AI is enabling scammers to target individuals during Christmas, allowing them to be targeted at scale and tricked into making bogus purchases or revealing financial details, making the holiday season a target-rich environment.

Generative AI’s ability to create sophisticated fakes enhances holiday scams, allowing fraudsters to deceive shoppers, impersonate cardholders, and hoard popular gifts for resale at high markups.

Consumers are alert to holiday deceptions, but loss of trust could impact retail sales during the golden quarter. Victims of online fraud face long-lasting pain and financial ruin.

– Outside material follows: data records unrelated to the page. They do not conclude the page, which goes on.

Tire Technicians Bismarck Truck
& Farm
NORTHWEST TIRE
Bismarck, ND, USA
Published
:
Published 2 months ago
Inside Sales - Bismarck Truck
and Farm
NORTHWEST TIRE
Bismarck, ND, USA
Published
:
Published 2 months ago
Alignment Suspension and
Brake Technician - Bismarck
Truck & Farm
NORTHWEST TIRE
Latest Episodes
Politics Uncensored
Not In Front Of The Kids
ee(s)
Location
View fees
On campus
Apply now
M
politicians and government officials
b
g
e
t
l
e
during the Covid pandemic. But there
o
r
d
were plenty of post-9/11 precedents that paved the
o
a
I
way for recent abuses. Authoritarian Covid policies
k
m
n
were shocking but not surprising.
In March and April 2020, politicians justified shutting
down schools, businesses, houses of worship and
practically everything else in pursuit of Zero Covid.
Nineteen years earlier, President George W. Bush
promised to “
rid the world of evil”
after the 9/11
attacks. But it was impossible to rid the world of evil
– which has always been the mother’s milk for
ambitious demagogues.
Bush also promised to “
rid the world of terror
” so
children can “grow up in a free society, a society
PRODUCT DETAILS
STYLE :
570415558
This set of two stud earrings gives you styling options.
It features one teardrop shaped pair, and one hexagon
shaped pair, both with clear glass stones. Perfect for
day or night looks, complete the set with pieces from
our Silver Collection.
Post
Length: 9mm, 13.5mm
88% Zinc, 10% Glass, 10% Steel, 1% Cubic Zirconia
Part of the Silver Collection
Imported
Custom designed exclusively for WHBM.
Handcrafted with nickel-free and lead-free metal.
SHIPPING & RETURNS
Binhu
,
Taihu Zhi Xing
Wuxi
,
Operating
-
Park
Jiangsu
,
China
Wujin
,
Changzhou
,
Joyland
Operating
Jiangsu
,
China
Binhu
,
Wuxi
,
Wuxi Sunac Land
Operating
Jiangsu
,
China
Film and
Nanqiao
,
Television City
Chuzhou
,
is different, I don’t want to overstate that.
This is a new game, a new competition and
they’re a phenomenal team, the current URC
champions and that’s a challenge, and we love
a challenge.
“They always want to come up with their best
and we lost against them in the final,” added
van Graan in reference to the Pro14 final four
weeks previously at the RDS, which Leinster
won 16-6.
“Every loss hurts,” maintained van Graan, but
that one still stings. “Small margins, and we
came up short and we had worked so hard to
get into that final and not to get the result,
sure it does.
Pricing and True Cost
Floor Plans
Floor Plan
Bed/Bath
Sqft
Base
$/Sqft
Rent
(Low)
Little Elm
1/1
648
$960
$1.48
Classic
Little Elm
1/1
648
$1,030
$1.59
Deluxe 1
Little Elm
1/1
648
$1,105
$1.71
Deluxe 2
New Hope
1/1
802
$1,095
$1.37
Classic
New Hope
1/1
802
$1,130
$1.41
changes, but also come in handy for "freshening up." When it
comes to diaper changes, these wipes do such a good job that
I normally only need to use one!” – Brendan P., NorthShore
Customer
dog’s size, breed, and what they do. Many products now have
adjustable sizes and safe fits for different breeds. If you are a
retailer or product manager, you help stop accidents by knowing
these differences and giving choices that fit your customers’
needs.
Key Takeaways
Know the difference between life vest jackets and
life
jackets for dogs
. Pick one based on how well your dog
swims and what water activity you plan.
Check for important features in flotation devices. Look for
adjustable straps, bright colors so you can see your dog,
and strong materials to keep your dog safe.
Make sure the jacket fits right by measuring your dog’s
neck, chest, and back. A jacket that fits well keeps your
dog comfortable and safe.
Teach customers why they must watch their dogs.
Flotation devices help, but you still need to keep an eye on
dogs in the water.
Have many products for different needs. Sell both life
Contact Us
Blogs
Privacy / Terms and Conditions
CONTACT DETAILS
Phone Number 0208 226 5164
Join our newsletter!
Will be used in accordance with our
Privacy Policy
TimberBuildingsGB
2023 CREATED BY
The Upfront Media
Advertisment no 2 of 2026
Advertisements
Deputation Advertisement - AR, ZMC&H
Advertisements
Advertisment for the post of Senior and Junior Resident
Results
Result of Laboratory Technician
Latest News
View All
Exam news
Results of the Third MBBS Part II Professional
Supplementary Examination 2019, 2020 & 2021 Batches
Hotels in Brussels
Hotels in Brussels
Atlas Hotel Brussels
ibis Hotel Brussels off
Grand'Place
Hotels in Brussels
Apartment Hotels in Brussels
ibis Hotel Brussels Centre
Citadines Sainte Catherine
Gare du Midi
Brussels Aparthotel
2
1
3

2024–2025 Holiday Scams: It’s Time for More Complex Fraud

In the lead-up to this year’s Black Friday shopping spree, Christmas-themed phishing attempts increased by almost 700%, according to data from security vendor Darktrace. Visa also recorded an 85% increase in denied transactions on Cyber Monday alone.

The Rise in Holiday Cyber Scams Is Due to AI

The newest tools are being exploited by scammers to automate time-consuming, repetitive operations. The Thanksgiving to Boxing Day period has become the new holiday season for identity fraud, according to credit data expert Experian, where thieves use stolen personal data from fraudulent transactions to apply for financial items like personal loans and credit cards.

According to data released just before Black Friday 2024, identity fraud accounted for 83% of all frauds committed in the last quarter of 2023. Experian’s chief product officer for identity and fraud, Paul Weathersby, stated that fraudsters are usually more active over the holidays and employ “a multichannel approach” to deceive consumers into divulging personal information via phone calls, texts, and emails.

How Scammers Trick Careless Customers Using AI

Crims are using GenAI’s ability to mimic people and brands to obtain personal information, including making fake emails, ads, and web pages more believable. This trend extends beyond traditional holiday shopping scams, as AI-generated deepfakes are being used to swindle shoppers and foil financial verification tools.

McAfee’s 2024 analysis reveals that 1 in 5 Americans were deceived into buying fake products by celebrity doppelgangers last year, with tech-savvy Millennial and Gen Z shoppers being more affected, with one in three victims aged 18-34.

J.P. Morgan warns of deepfakes being used to impersonate account holders and gain access to their information. Regular Forensics reports that over a third of online companies have experienced deepfake voice and 29% video fraud. GenAI can create fake IDs or fake driver’s licenses for verification.

AI-orchestrated ‘Grinch bots’ have impacted up to 71% of UK shoppers this year, scouring online shopping sites to find desirable items and reselling them at inflated prices. This issue is not limited to Christmas; booking.com reports a surge in vacation scams during warm weather returns, with targeted phishing emails promising deals increasing by 900% last summer.

How to Avoid Holiday Scams in 2025

Retailers, banks, and security vendors are working to combat AI-powered shopping fraud. Visa has invested over $500 million in AI fraud detection, while Mastercard is using generative AI to double detection speed when a compromised card is used.

JPMorgan Chase uses AI to validate payments and detect anomalous activity, while Action Fraud published a list of 12 frauds of Christmas to help consumers spot fraudulent emails, adverts, and online offers.

The Bottom Line

B2C companies have faced numerous challenges in recent years, including rising inflation, disrupted supply chains, and an unprecedented in-store crime wave in the UK, which has prompted them to acknowledge the challenges they have faced and celebrate the fourth anniversary of the first COVID Christmas.

Retailers, banks, hotels, and airlines are increasingly relying on e-commerce to sell products and services but must convince a wary public that their apps, websites, chatbots, social media shops, push notifications, and emails aren’t spoofed by advanced online fakery.